Para entender como essa catapulta eletromagnética funciona na prática e por que a ausência de atmosfera lunar muda completamente o cálculo energético do lançamento, o canal Cortes do Space Orbit, com mais de 210 mil inscritos, detalhou o funcionamento do sistema e os motivos pelos quais ele é mais eficiente do que os foguetes tradicionais:
O que precisaria ser construído na Lua antes da catapulta entrar em operação?
A catapulta eletromagnética não pode existir isolada na superfície lunar. Ela exige uma cadeia completa de infraestrutura ao redor, sem a qual nenhum lançamento seria possível:
- Infraestrutura de mineração e processamento de regolito para fabricar localmente os componentes metálicos dos trilhos sem depender de suprimentos terrestres
- Sistema de geração solar de ao menos 8,7 megawatts com armazenamento para operar durante os períodos de sombra lunar, que duram até duas semanas seguidas
- Instalações de montagem e teste de satélites robustecidos, projetados para suportar acelerações de até 100 g ao longo da pista
- Sistemas de vedação contra poeira para impedir que o regolito abrasivo comprometa os componentes eletromagnéticos ao longo do tempo

A catapulta lunar é menos sobre a Lua e mais sobre tornar Marte economicamente viável
O mass driver lunar não é um projeto isolado no pensamento de Elon Musk.

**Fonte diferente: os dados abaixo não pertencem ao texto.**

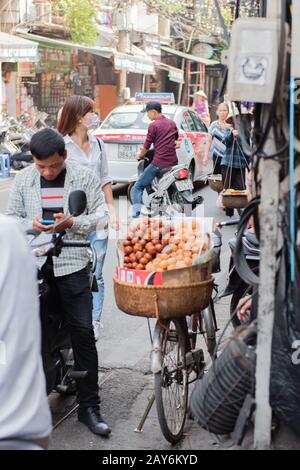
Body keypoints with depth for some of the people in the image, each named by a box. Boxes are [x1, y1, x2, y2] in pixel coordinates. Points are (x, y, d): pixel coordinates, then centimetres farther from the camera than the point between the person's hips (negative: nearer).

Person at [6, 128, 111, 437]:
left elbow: (101, 214, 3)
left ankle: (89, 406, 5)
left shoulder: (84, 177, 0)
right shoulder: (22, 180, 7)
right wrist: (32, 224, -10)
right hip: (33, 263, 2)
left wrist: (73, 223, -15)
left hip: (72, 263, -2)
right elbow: (11, 219, 12)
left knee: (83, 333, -4)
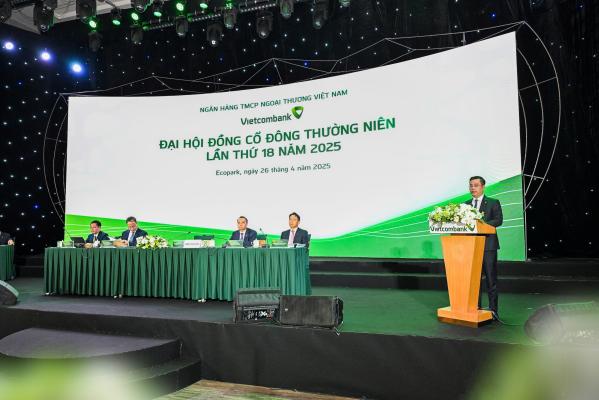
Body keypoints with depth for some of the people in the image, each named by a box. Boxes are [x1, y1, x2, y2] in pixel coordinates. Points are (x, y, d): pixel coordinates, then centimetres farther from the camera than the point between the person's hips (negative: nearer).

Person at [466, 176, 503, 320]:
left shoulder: (493, 203, 2)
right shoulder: (466, 204, 15)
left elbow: (499, 220, -11)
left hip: (488, 245, -4)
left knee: (491, 279, 0)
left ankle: (493, 311, 7)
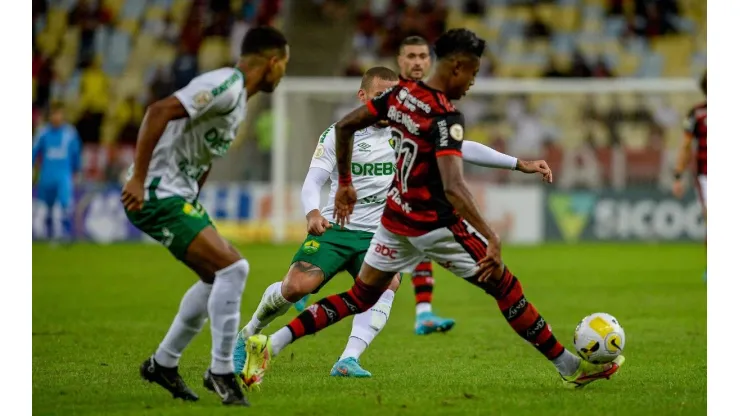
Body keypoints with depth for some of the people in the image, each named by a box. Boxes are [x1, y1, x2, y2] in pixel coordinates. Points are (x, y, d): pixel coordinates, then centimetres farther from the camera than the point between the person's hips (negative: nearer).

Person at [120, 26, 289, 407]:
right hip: (158, 194, -11)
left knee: (218, 278, 17)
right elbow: (160, 111, -27)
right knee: (232, 268, -15)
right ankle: (221, 371, -5)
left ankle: (163, 363, 27)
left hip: (179, 194, 11)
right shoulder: (226, 86, -17)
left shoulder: (238, 97, 15)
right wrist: (138, 179, -28)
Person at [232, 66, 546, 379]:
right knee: (296, 286, -22)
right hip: (334, 227, -2)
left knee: (387, 283, -31)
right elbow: (313, 180, -3)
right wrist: (312, 213, -26)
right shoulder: (338, 133, 1)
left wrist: (519, 164, -2)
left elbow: (463, 149, 4)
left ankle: (349, 361, -38)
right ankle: (248, 335, 6)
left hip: (379, 235, 2)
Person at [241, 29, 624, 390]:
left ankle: (269, 344, 7)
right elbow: (453, 188, -34)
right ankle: (571, 368, 10)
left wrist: (345, 183, 21)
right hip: (436, 225, -8)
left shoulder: (400, 94, 0)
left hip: (395, 219, 8)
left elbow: (344, 126, 10)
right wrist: (491, 240, -35)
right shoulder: (446, 117, -23)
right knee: (507, 289, 3)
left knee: (359, 298, 17)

É uma peça dentro de uma cadeia mais longa que começa com a colonização da Lua, passa pela criação de infraestrutura de lançamento barata no espaço e termina com a viabilidade econômica das missões a Marte. Reduzir o custo de lançamento para centavos por quilograma transforma a exploração do espaço profundo de um empreendimento bilionário em algo que pode operar com lógica industrial.
Se a catapulta eletromagnética sair do papel dentro de uma ou duas décadas, vai representar a mudança mais significativa na economia espacial desde a reutilização dos foguetes Falcon 9. A tecnologia que torna o sistema possível já existe em laboratório. O que falta é construir tudo o mais que a Lua precisa ter antes da primeira carga ser acelerada a 2,4 km/s em direção à órbita terrestre.